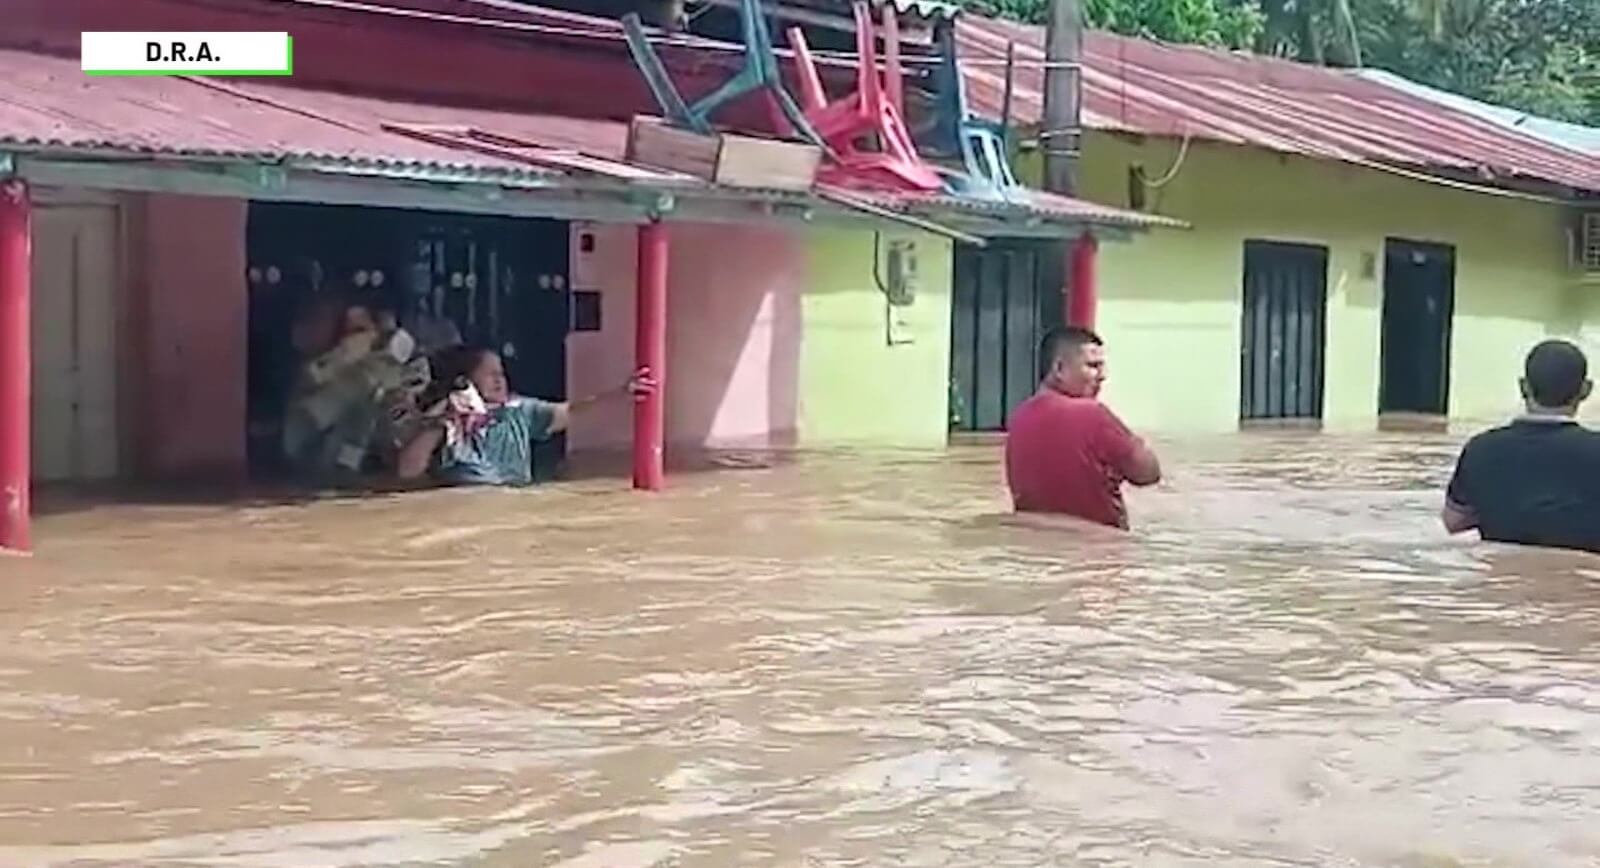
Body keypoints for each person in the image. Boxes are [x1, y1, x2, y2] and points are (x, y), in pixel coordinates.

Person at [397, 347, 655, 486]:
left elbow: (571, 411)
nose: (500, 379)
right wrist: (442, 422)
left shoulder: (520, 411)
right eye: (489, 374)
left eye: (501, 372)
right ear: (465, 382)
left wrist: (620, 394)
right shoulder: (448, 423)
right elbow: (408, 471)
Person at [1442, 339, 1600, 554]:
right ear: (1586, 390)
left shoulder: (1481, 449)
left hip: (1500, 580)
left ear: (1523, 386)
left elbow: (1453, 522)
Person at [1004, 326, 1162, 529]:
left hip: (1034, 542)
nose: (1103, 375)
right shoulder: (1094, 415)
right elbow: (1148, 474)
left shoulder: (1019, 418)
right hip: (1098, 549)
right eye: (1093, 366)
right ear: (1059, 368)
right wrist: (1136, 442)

...

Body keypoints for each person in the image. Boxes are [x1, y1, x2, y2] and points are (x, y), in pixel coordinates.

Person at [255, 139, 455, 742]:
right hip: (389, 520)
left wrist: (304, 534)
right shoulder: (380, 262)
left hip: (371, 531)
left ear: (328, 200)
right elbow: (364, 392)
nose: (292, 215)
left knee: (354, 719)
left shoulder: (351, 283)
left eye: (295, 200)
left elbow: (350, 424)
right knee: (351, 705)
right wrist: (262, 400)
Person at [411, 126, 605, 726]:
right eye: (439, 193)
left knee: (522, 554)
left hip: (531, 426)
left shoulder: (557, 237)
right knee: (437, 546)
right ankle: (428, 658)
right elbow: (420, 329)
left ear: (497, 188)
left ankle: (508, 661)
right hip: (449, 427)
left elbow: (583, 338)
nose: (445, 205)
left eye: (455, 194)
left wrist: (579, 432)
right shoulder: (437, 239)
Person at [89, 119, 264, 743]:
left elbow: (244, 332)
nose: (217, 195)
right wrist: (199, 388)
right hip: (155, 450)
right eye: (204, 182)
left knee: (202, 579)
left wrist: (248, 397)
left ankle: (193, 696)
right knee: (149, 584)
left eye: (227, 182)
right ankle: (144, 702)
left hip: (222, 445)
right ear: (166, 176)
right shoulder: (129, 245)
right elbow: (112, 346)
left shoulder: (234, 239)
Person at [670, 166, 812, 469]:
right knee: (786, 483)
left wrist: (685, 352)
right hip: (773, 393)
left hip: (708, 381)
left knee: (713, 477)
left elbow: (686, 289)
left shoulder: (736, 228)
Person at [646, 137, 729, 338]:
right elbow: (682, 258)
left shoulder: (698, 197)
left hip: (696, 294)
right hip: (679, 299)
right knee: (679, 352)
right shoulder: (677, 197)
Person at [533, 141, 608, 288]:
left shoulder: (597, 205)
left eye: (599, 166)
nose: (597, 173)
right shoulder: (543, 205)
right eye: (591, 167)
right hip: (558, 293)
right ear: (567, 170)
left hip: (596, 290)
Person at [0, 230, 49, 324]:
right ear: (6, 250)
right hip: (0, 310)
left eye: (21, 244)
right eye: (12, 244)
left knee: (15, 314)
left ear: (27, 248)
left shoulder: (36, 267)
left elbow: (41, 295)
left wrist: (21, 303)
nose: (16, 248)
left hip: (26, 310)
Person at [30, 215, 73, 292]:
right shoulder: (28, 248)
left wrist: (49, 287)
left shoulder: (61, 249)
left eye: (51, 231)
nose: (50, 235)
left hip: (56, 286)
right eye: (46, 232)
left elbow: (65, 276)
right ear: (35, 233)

--

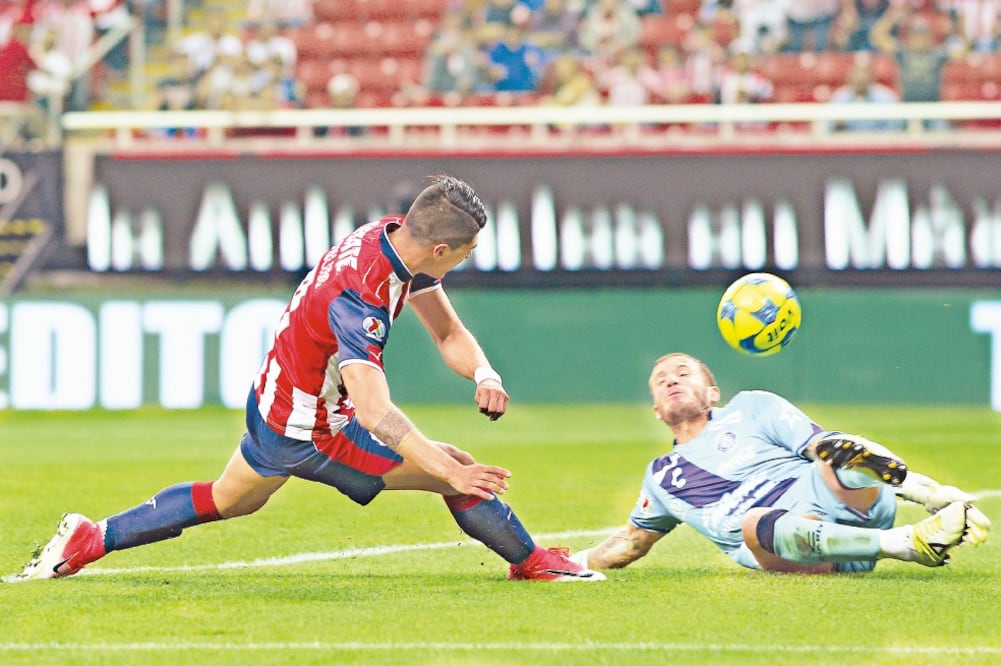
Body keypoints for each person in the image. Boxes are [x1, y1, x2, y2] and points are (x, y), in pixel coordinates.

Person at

#### [WHAT YOU WILL DO]
Return the span of lines in the data above that opens at the line with "left shoulder: (520, 411)" and closes at the line with "right eye: (1093, 366)", exactly, ends included, nothing else.

#### [SOLUTION FOR THIS PROBLEM]
left shoulder: (520, 411)
right eye: (489, 374)
left eye: (501, 372)
right ear: (465, 382)
left wrist: (620, 394)
right shoulder: (448, 423)
right elbow: (408, 471)
Person at [1442, 339, 1600, 554]:
right ear: (1586, 390)
left shoulder: (1481, 449)
left hip: (1500, 580)
left ear: (1523, 386)
left elbow: (1453, 522)
Person at [1004, 326, 1162, 529]:
left hip: (1034, 542)
nose: (1103, 375)
right shoulder: (1094, 415)
right elbow: (1148, 474)
left shoulder: (1019, 418)
right hip: (1098, 549)
right eye: (1093, 366)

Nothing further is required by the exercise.